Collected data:
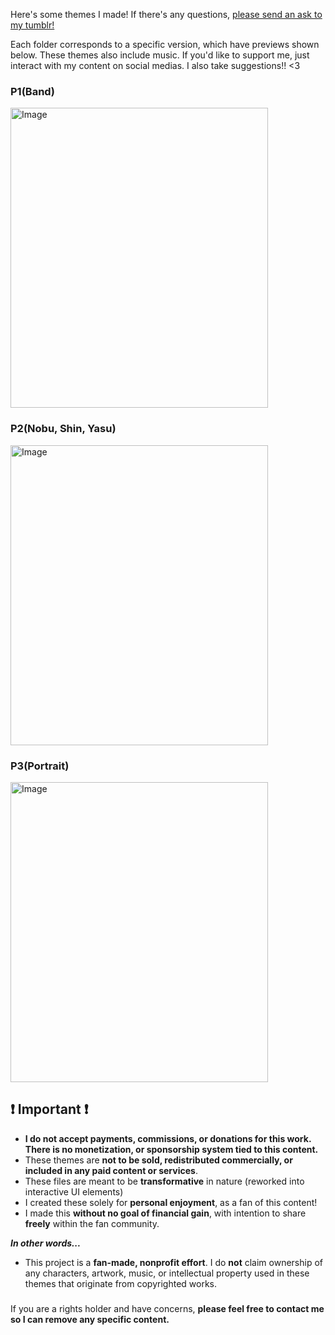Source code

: Here's some themes I made! If there's any questions, [please send an ask to my tumblr!](https://www.tumblr.com/new/ask/fift33nfathoms)

Each folder corresponds to a specific version, which have previews shown below. These themes also include music. 
If you'd like to support me, just interact with my content on social medias. I also take suggestions!! <3

### **P1(Band)**
<img width="412" height="480" alt="Image" src="https://github.com/user-attachments/assets/413d3914-8445-43fc-8741-ecbce7113cb9" />

### **P2(Nobu, Shin, Yasu)**
<img width="412" height="480" alt="Image" src="https://github.com/user-attachments/assets/09f05cec-2b01-4723-a48f-34655bee9b7c" />

### **P3(Portrait)**
<img width="412" height="480" alt="Image" src="https://github.com/user-attachments/assets/e8b032fd-3a7d-44c2-bb85-0d78023d924b" />

## ❗ Important ❗
-  **I do not accept payments, commissions, or donations for this work. There is no monetization, or sponsorship system tied to this content.**
- These themes are **not to be sold, redistributed commercially, or included in any paid content or services**.
- These files are meant to be **transformative** in nature (reworked into interactive UI elements)
- I created these solely for **personal enjoyment**, as a fan of this content!
- I made this **without no goal of financial gain**, with intention to share **freely** within the fan community.

_**In other words...**_
- This project is a **fan-made, nonprofit effort**. I do **not** claim ownership of any characters, artwork, music, or intellectual property used in these themes that originate from copyrighted works.
### 

If you are a rights holder and have concerns, **please feel free to contact me so I can remove any specific content.**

ASSIGNMENT.
What you return must match each record exactly and contain no images.

TASK RESPONSE.
Source code

: Here's some themes I made! If there's any questions, [please send an ask to my tumblr!](https://www.tumblr.com/new/ask/fift33nfathoms)

Each folder corresponds to a specific version, which have previews shown below. These themes also include music. 
If you'd like to support me, just interact with my content on social medias. I also take suggestions!! <3

### **P1(Band)**
<img width="412" height="480" alt="Image" src="https://github.com/user-attachments/assets/413d3914-8445-43fc-8741-ecbce7113cb9" />

### **P2(Nobu, Shin, Yasu)**
<img width="412" height="480" alt="Image" src="https://github.com/user-attachments/assets/09f05cec-2b01-4723-a48f-34655bee9b7c" />

### **P3(Portrait)**
<img width="412" height="480" alt="Image" src="https://github.com/user-attachments/assets/e8b032fd-3a7d-44c2-bb85-0d78023d924b" />

## ❗ Important ❗
-  **I do not accept payments, commissions, or donations for this work. There is no monetization, or sponsorship system tied to this content.**
- These themes are **not to be sold, redistributed commercially, or included in any paid content or services**.
- These files are meant to be **transformative** in nature (reworked into interactive UI elements)
- I created these solely for **personal enjoyment**, as a fan of this content!
- I made this **without no goal of financial gain**, with intention to share **freely** within the fan community.

_**In other words...**_
- This project is a **fan-made, nonprofit effort**. I do **not** claim ownership of any characters, artwork, music, or intellectual property used in these themes that originate from copyrighted works.
### 

If you are a rights holder and have concerns, **please feel free to contact me so I can remove any specific content.**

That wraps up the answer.